Opinión

Tac, tac

La soledad se estira, por las calles arriba, como una goma. Ahora se han ido todos. Sólo queda doblado por el hastío el viejo zapatero. Hoy es carnaval y esas calles están huérfanas de hombres, de niños, de mujeres con caretas y pañuelos. Calles vacías en las que sólo sale a bailar el introito esa planta rodadora, que rueda y va y viene según el aire seco. 

Se oyen los golpes, los gritos lejanos, la fiesta de los locos en el pueblo de al lado, espantando el invierno. El van-van de los grandes bombos y el chan-chan de las azadas crean un ritmo estremecedor, porque se van dejando los mozos y los viejos  la sangre de las manos al golpearlas. Saltos enormes, harina a puñados, hormigas enfadadas, risas, chillidos, cintas de colores y alegría de las comparsas ¿Dónde se fueron si no queda nada? 

 Podados los árboles y también las parras, se emborracha de vino, de tocino y recuerdos, que don Carnal se irá muriendo como se mueren las nubes en el éter, enganchadas a las montañas.

La soledad, tremenda garrapata, se agarra a su cuello. Tantos días y meses gritando en silencio. Ahora se saltan las estaciones y siempre es invierno. Pero a veces, aquí, en este pueblo solo, decrépito, olvidado, ocurren cosas extrañas  en un carnaval perenne y eterno.  

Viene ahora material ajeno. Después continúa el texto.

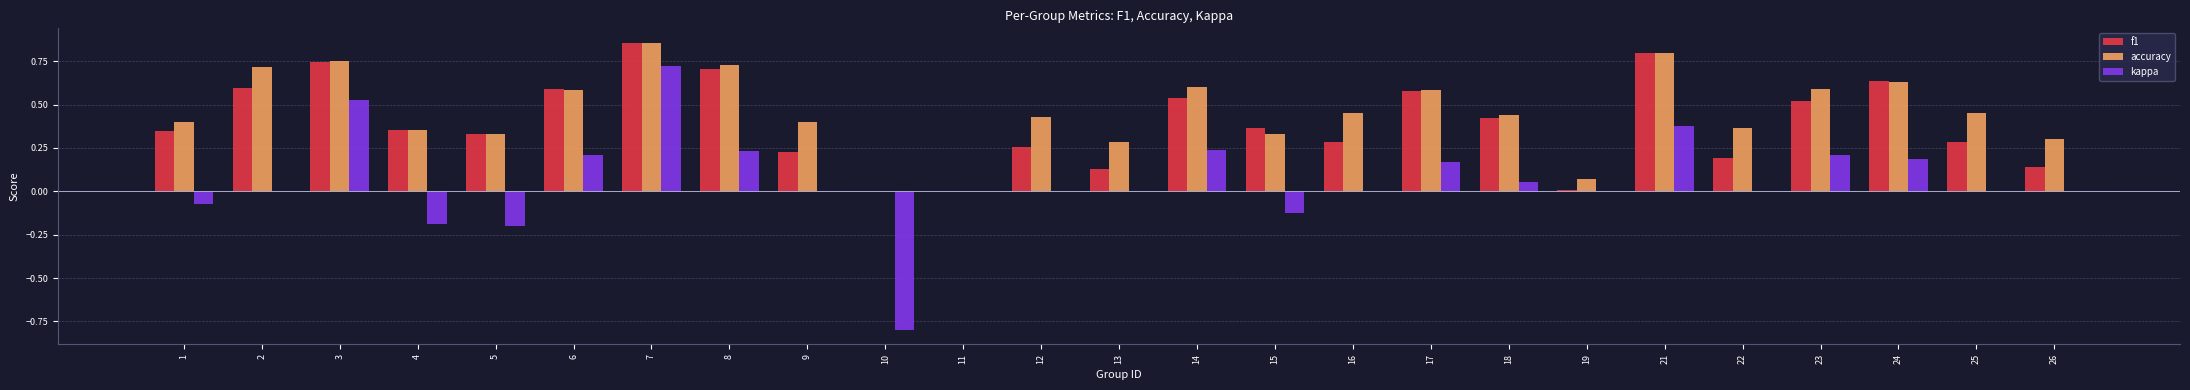

Between 5 and 14, which series saw the biggest shift?

kappa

 En ocasiones, cuando hace tantísimo viento se mueven las campanas y el badajo suena sólo a muertos. Y entonces vienen todos, a saber de dónde y se juntan en la iglesia y guardan tanto silencio porque ya están acostumbrados a estar callados en el cementerio. Entonces entra un esqueleto blanco, huesudo y cojo. Y dice muchos latines y la gente yerma dice amén, amén…mientras una luz minúscula en el lampadario crea un ambiente tétrico y espantoso.

 Pero el viejo no va a la iglesia porque tiene miedo del miedo y sabe que en el pueblo ya no hay nadie y los que se mueven, cuando hace tanto aire, lo hacen, como fantasmas, con permiso del cielo.  

Por la tronera observa la calle. Nadie. Unas gallinas se vuelven locas  destripando una musaraña en el hormiguero. El perro levanta el hocico para olisquear las corzas o los jabalíes de pelo hirsuto y muy feo. Desde su ventanuco observa el halo blanco de la luna que cubre la cara con un precioso velo. Se estremece aquel hombre y observa el rastro de una víbora escribiendo en el suelo.

Ruidos se oyen, hoy, en el desván. Son los vencejos. Se ríen volando y armando jaleo. Sale corriendo pero ya se han marchado... ¡Inútiles! Les grita, mientras blande al cielo encapotado su cayado viejo. Envidia les tiene a los tristes bichejos. 

Y si aquí ya no hay nadie… ¿Quién ha dejado en su puerta, en una bolsa, un zapato viejo? 

Aúllan los lobos y ladra su perro y así pasa noche tras noche arreglando el zapato con el tac-tac del martillo y rezando en silencio. Y acaricia, despacio, sin prisa ninguna, el rosario de cincuenta y dos cuentas, todas de cristal negro.

Carnaval, carnaval. El can de aquel hombre, y ya lo hemos dicho, levanta el hocico  y lee los vientos como si éstos fuesen… el periódico digital del tiempo.